*Input material*.

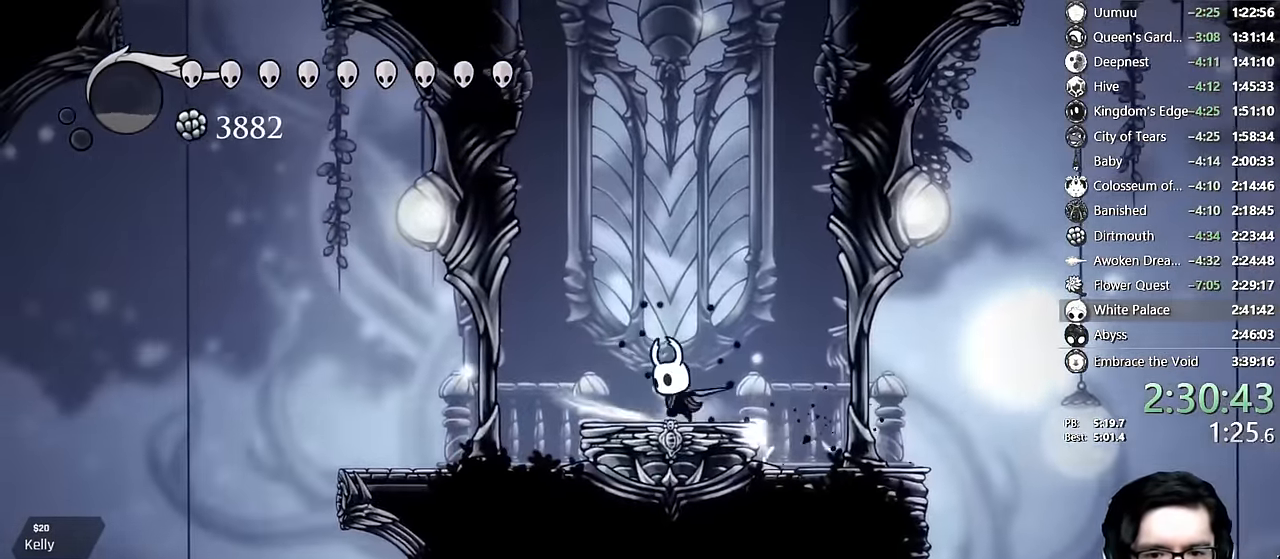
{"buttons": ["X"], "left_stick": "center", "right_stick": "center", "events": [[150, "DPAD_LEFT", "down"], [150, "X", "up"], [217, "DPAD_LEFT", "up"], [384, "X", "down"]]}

--

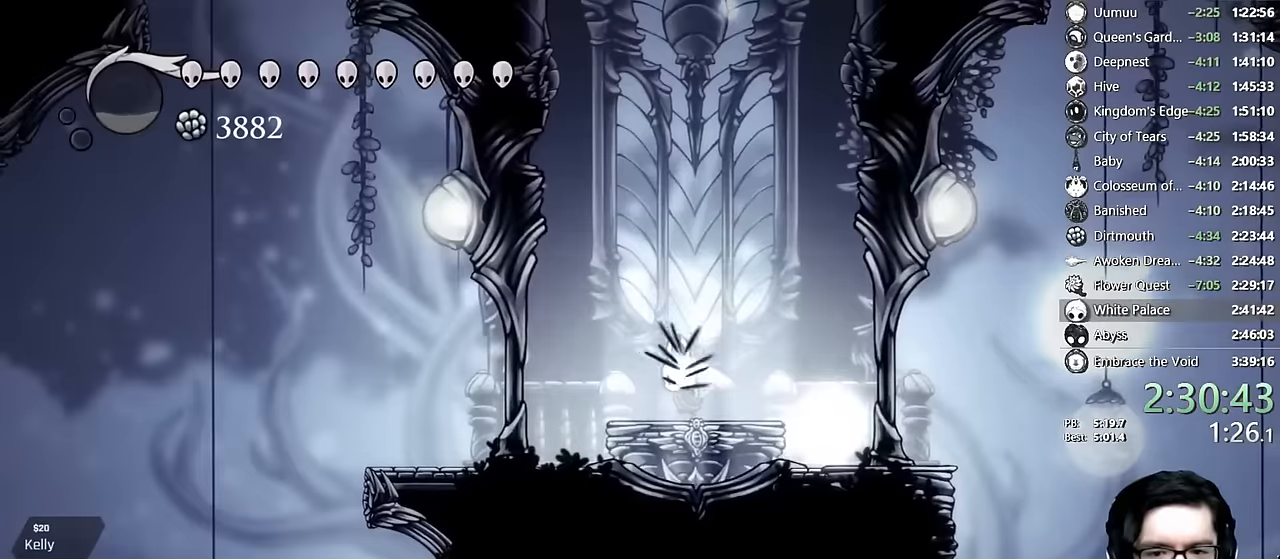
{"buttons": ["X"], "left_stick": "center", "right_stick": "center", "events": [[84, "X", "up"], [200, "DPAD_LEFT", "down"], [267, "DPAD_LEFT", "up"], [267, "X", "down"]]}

==

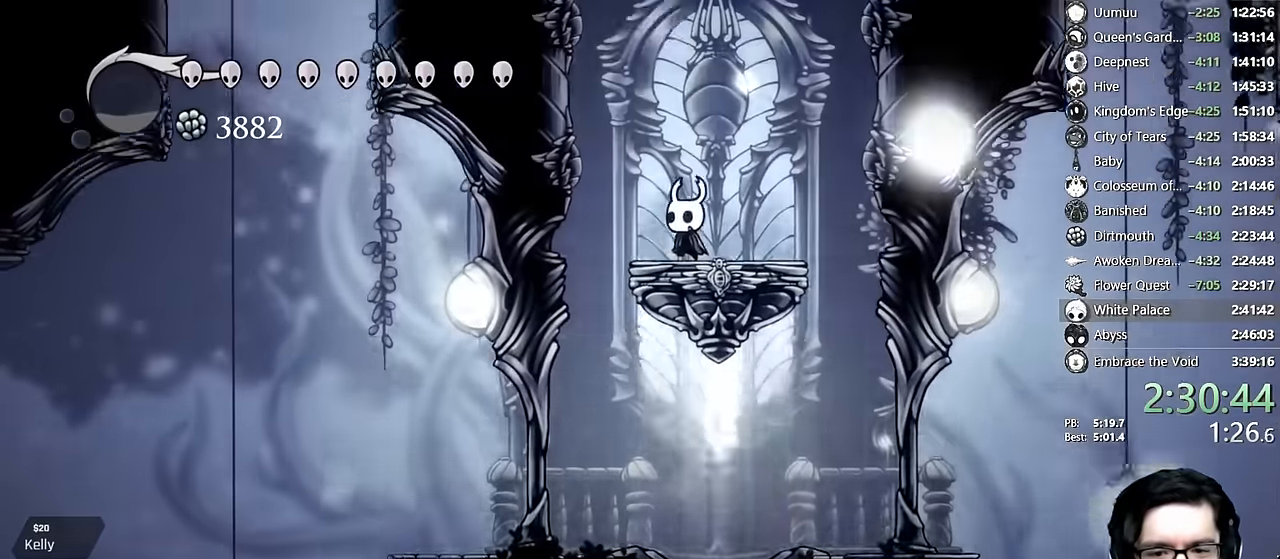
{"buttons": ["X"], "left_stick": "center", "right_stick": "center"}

*Required work*.
Go through the records. Copy each line where "events" appears.

*Solution*.
{"buttons": ["X"], "left_stick": "center", "right_stick": "center", "events": [[150, "DPAD_LEFT", "down"], [150, "X", "up"], [217, "DPAD_LEFT", "up"], [384, "X", "down"]]}
{"buttons": ["X"], "left_stick": "center", "right_stick": "center", "events": [[84, "X", "up"], [200, "DPAD_LEFT", "down"], [267, "DPAD_LEFT", "up"], [267, "X", "down"]]}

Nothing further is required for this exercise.